» Work to be completed
Count every line of these entries that holds the word "back", and reply with the number only.

» Entries shown
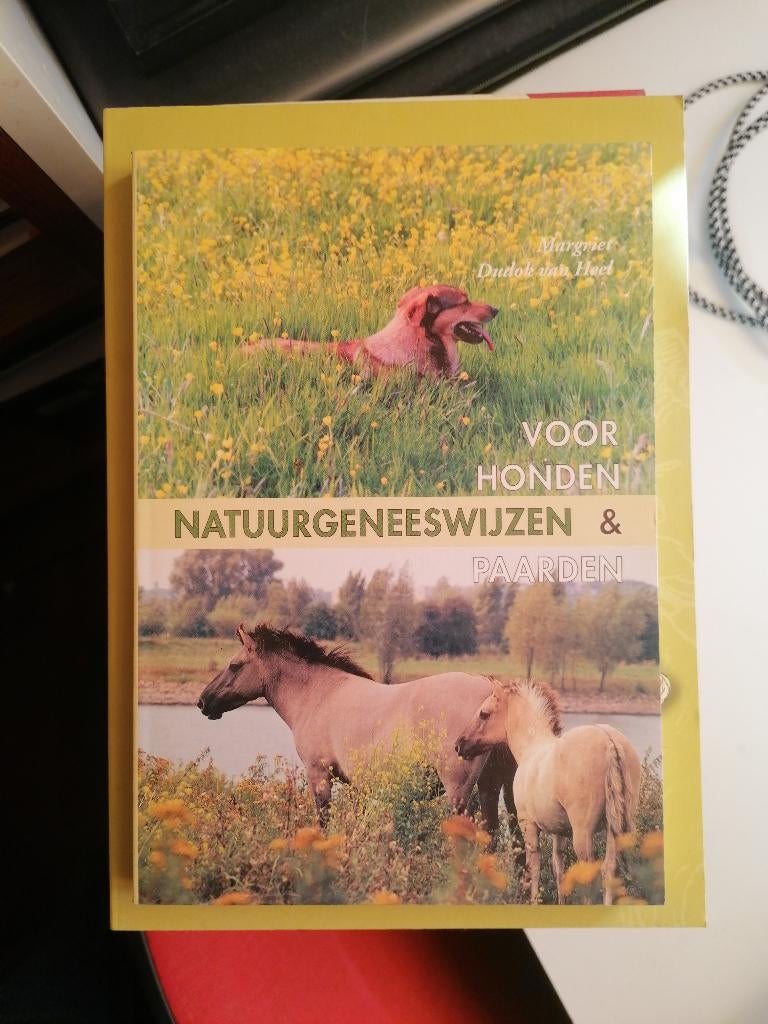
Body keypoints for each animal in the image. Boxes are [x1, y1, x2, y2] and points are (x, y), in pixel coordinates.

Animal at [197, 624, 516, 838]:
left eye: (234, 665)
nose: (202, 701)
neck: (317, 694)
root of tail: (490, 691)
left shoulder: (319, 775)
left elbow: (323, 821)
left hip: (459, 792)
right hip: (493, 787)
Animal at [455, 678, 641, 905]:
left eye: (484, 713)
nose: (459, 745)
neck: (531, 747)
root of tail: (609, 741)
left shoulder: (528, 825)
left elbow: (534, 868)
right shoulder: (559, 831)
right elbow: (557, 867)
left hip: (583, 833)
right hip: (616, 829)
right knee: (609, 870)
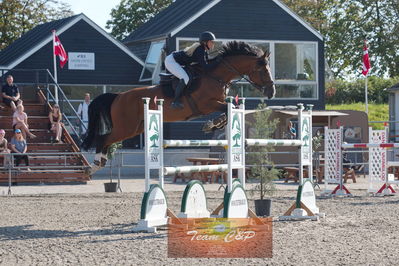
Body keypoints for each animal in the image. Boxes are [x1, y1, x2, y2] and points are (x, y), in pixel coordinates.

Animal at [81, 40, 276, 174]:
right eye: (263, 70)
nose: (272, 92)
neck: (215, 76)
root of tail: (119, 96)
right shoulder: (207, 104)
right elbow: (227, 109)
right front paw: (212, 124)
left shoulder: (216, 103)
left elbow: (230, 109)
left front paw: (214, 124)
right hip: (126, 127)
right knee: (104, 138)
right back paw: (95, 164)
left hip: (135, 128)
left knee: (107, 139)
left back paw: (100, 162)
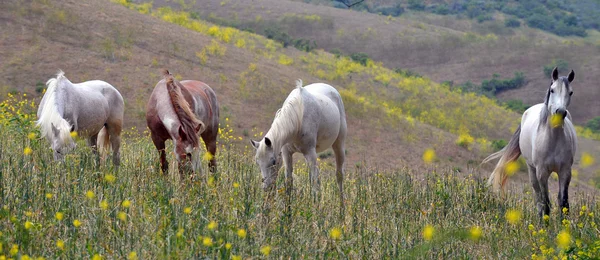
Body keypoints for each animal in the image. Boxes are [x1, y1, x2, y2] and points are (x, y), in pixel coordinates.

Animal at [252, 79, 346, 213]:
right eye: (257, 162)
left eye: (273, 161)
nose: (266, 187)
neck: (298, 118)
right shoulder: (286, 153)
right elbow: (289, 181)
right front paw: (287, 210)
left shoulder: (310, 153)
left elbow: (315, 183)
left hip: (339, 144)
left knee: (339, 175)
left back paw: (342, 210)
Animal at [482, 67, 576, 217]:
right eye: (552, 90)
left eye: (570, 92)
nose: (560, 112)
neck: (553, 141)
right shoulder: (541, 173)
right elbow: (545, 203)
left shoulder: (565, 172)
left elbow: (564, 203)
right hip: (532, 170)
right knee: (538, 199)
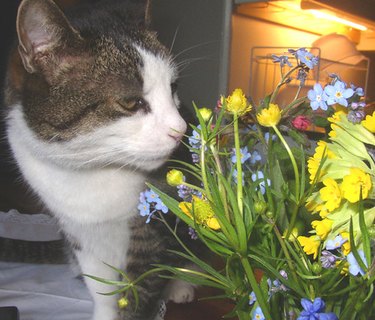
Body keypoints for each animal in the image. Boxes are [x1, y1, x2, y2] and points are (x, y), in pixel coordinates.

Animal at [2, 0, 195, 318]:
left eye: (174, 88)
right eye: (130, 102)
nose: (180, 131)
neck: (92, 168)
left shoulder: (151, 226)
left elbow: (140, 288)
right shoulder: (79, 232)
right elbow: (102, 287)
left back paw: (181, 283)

» Response area
4